(WHAT THIS TASK INVOLVES) Reproduce every one of the rows below word for word, leaving out the pictures.

(RECORD SET)
----

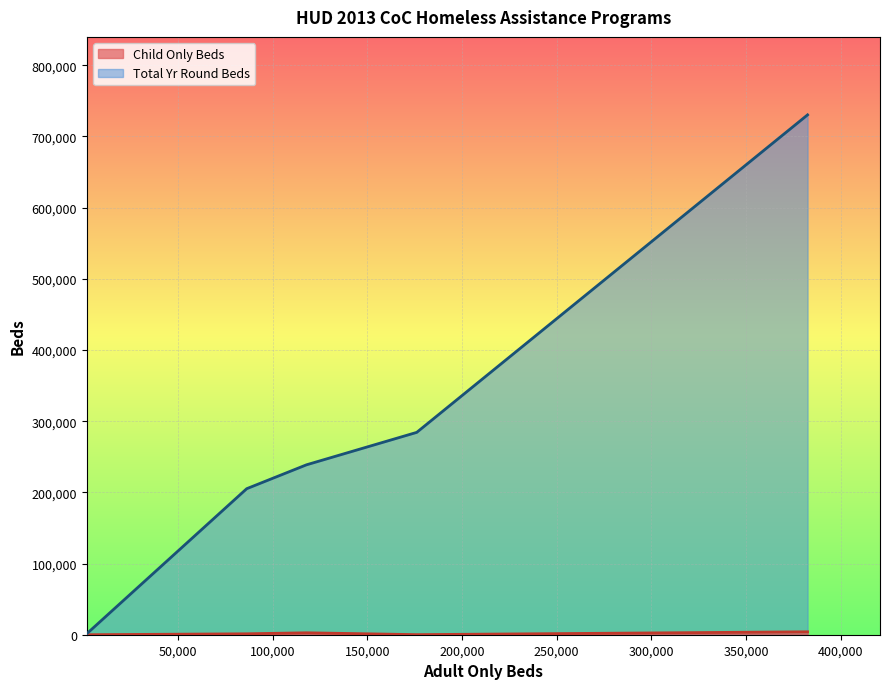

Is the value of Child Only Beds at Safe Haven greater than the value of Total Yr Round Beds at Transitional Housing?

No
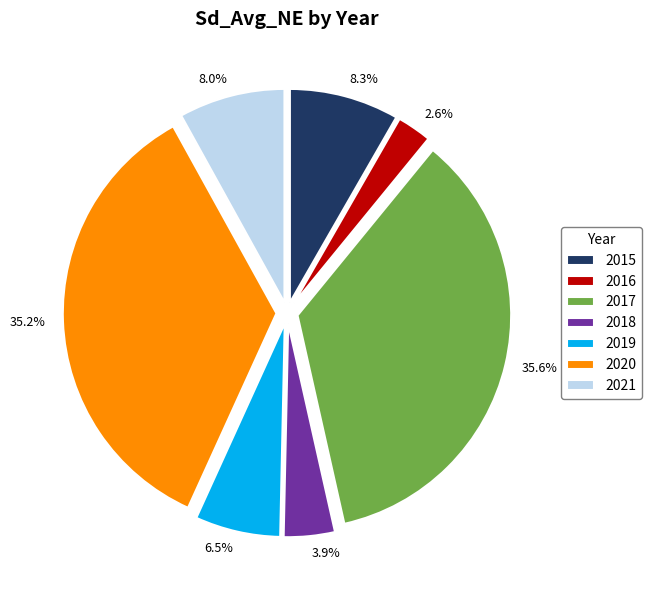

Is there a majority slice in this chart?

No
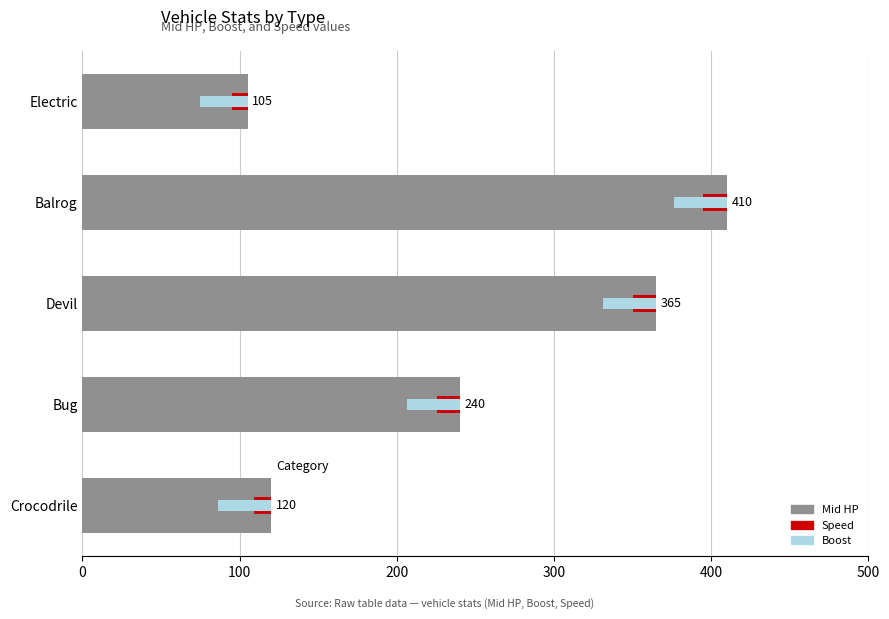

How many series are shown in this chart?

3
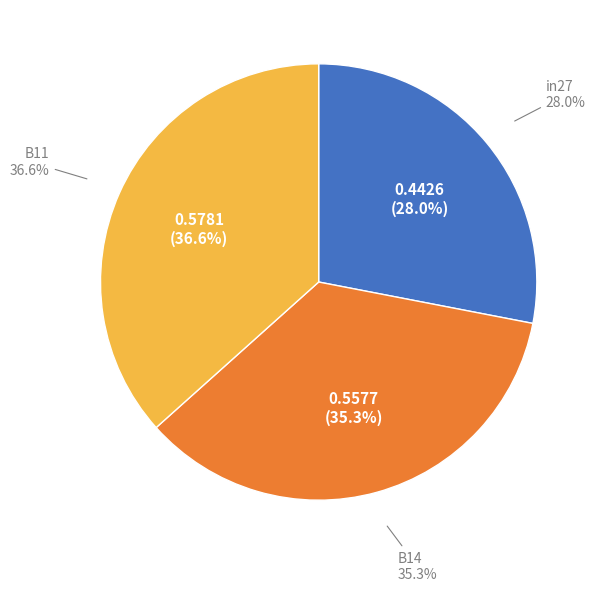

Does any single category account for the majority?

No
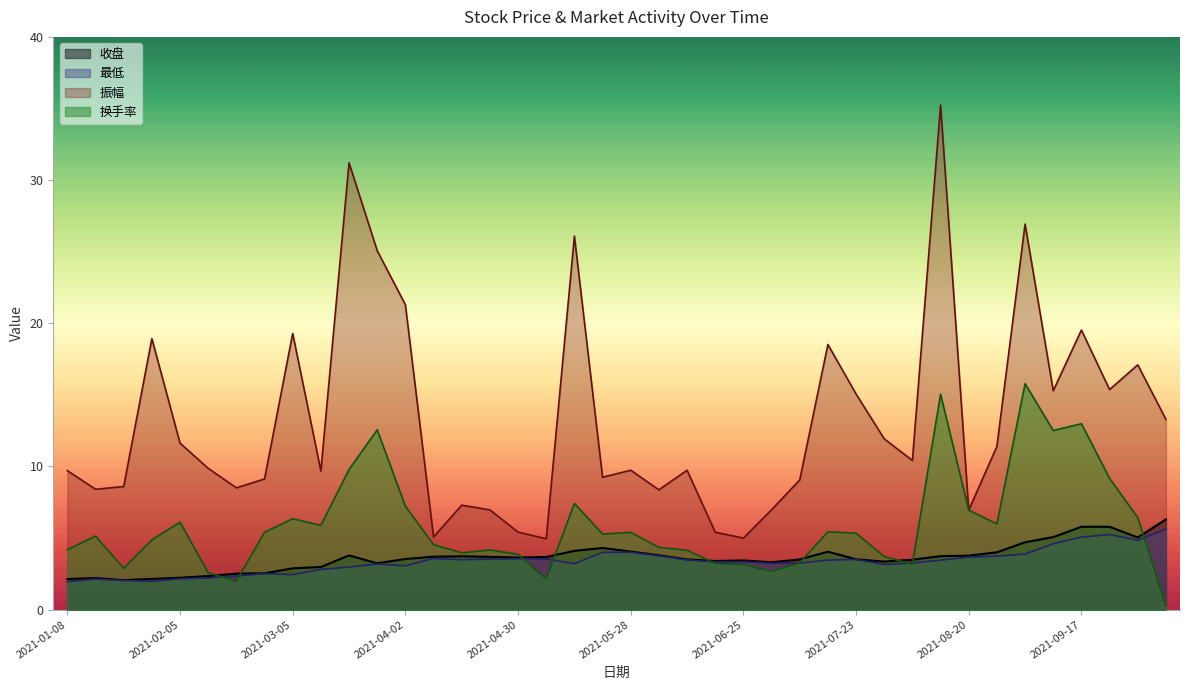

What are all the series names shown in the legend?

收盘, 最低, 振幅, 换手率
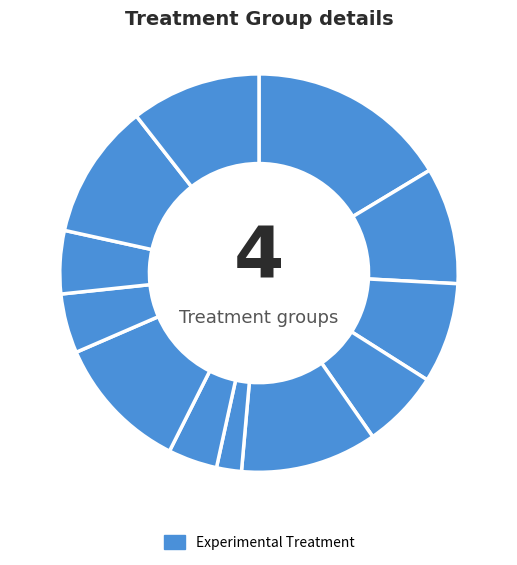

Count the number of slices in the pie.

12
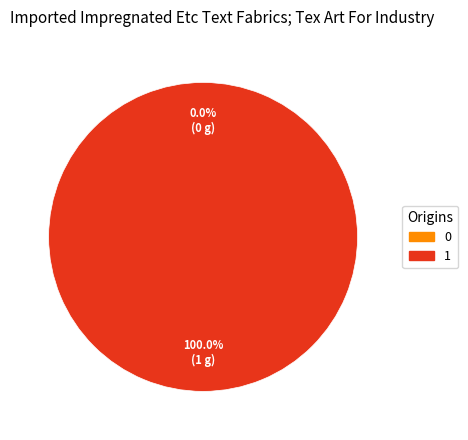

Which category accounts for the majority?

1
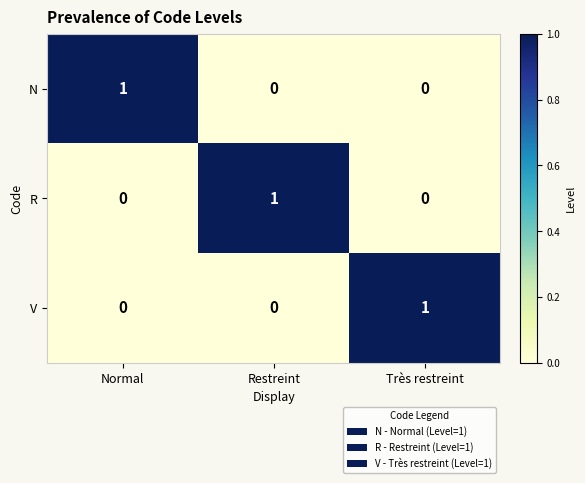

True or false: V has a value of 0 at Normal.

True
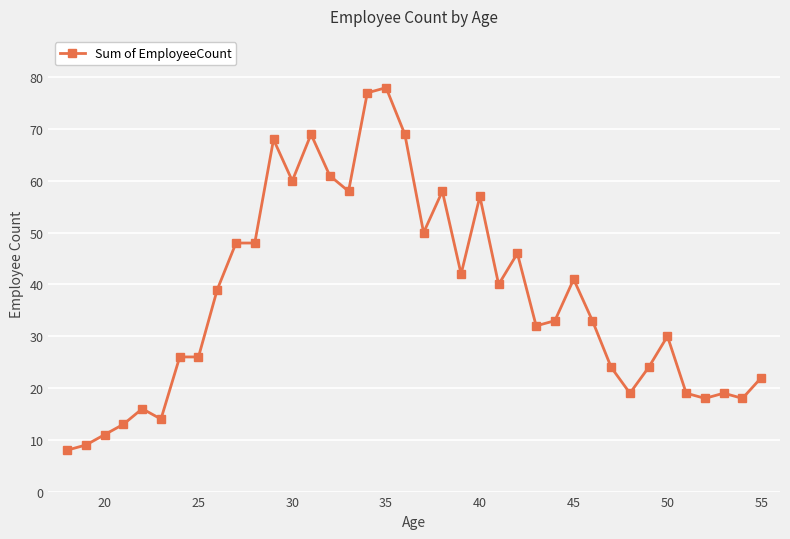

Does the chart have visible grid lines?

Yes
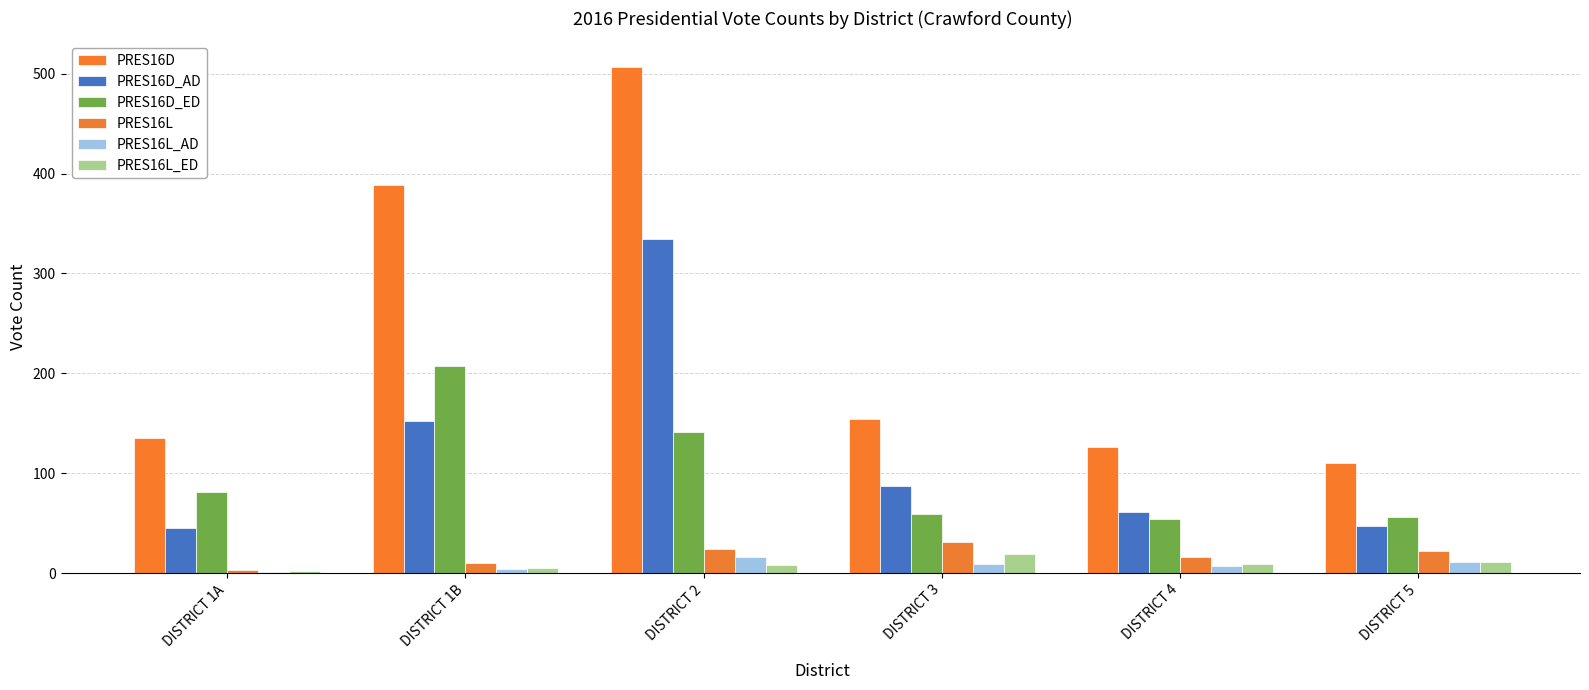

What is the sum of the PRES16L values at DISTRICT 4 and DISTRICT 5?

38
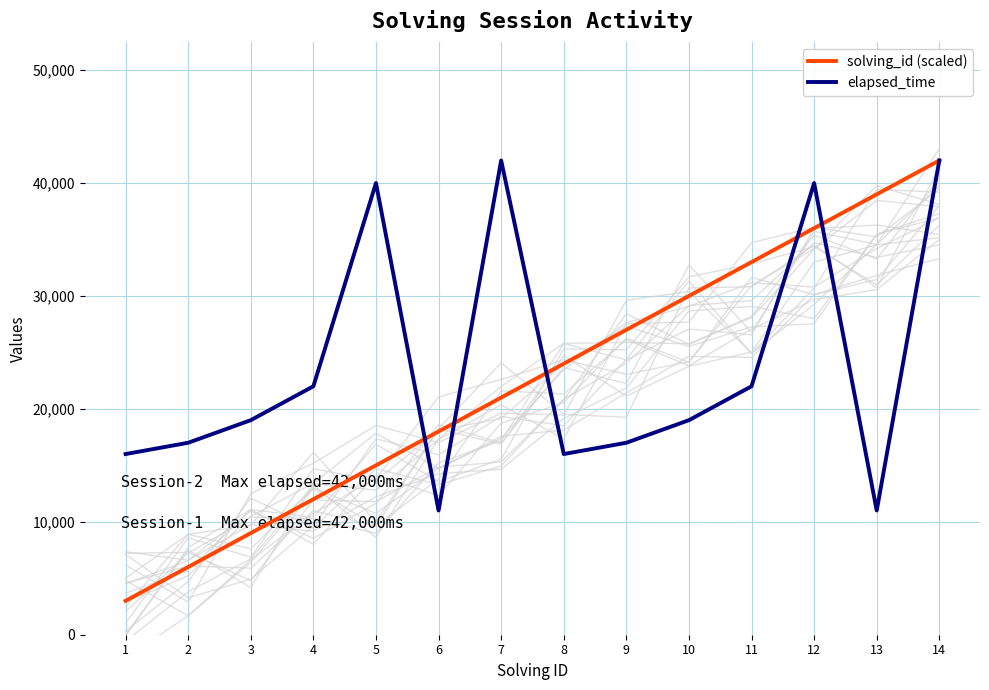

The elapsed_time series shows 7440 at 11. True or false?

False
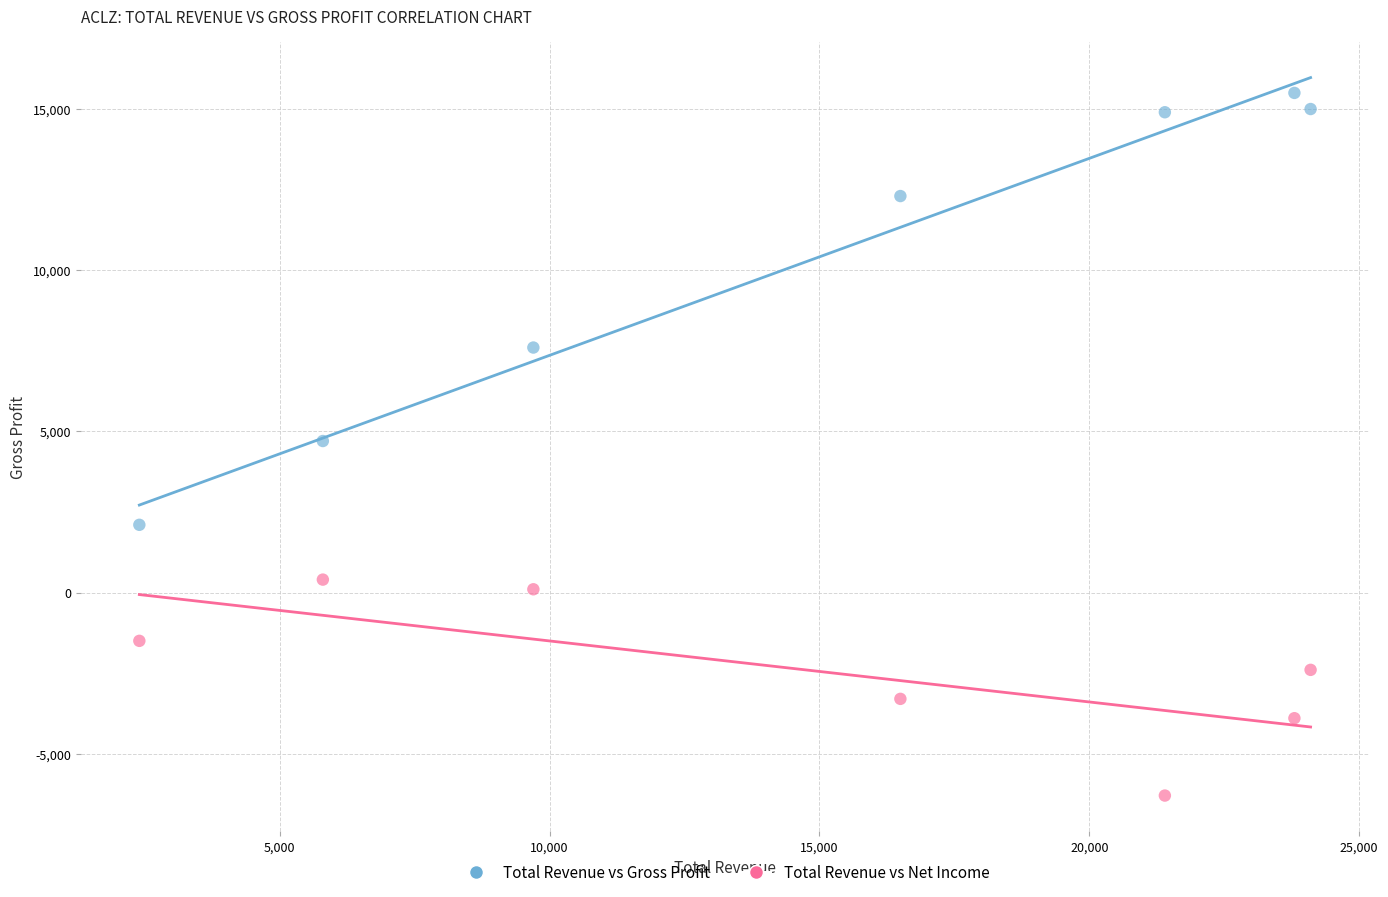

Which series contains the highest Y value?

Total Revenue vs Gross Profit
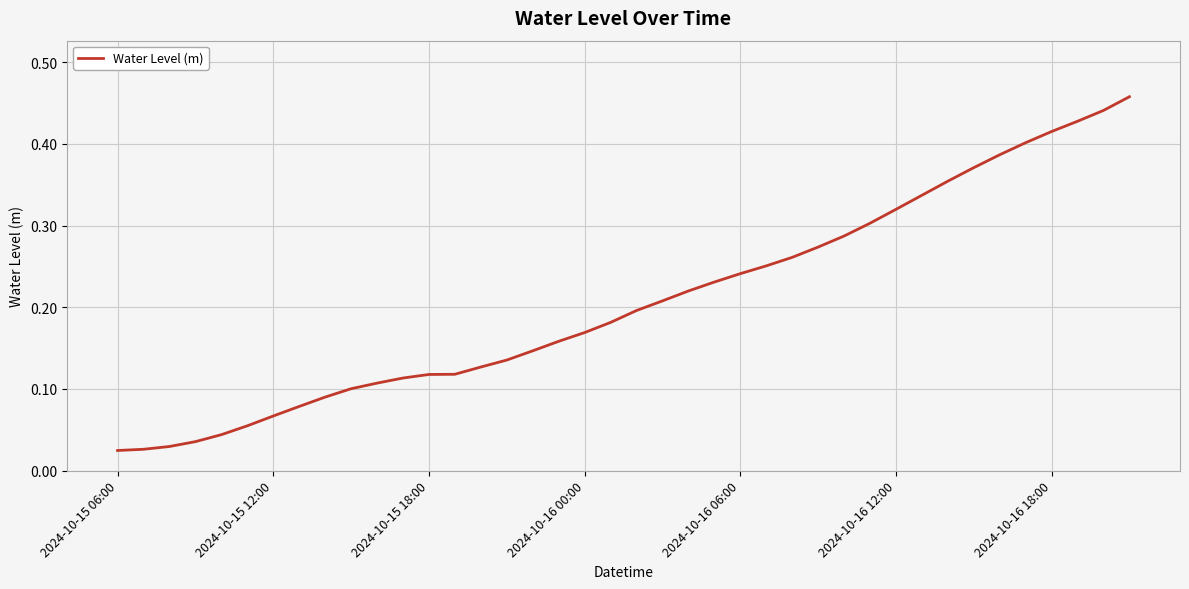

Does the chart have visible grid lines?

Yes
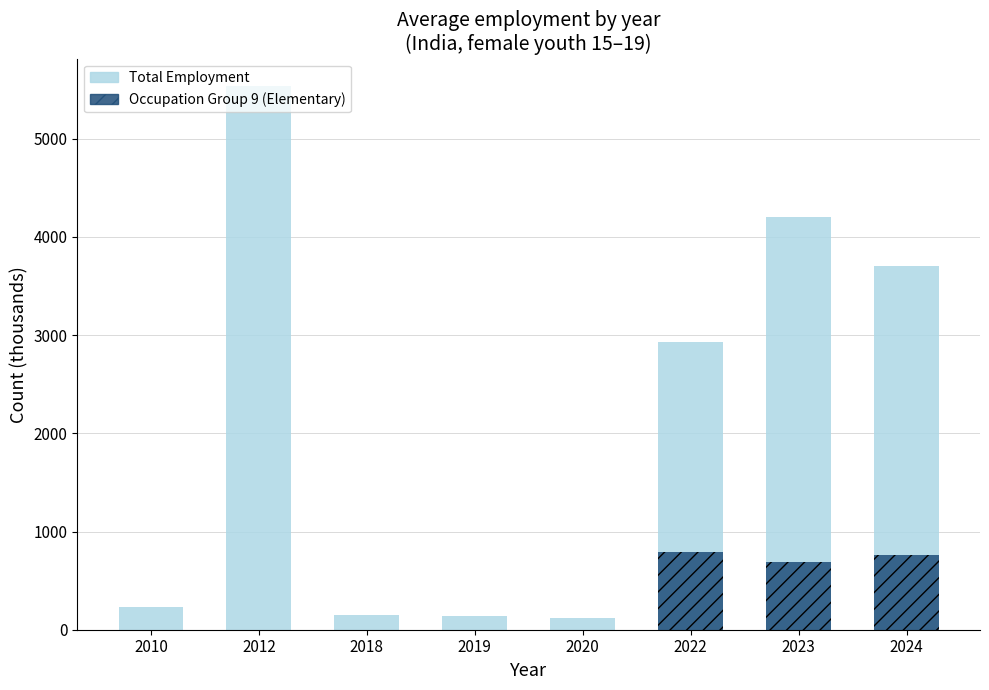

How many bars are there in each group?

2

----

(ANSWER TO THE EXERCISE)
Is the value of Child Only Beds at Safe Haven greater than the value of Total Yr Round Beds at Transitional Housing?

No

Is there a majority slice in this chart?

No

How many series are shown in this chart?

3

Does any single category account for the majority?

No

What are all the series names shown in the legend?

收盘, 最低, 振幅, 换手率

Count the number of slices in the pie.

12

Which category accounts for the majority?

1

True or false: V has a value of 0 at Normal.

True

Does the chart have visible grid lines?

Yes

What is the sum of the PRES16L values at DISTRICT 4 and DISTRICT 5?

38

The elapsed_time series shows 7440 at 11. True or false?

False

Which series contains the highest Y value?

Total Revenue vs Gross Profit

Does the chart have visible grid lines?

Yes

How many bars are there in each group?

2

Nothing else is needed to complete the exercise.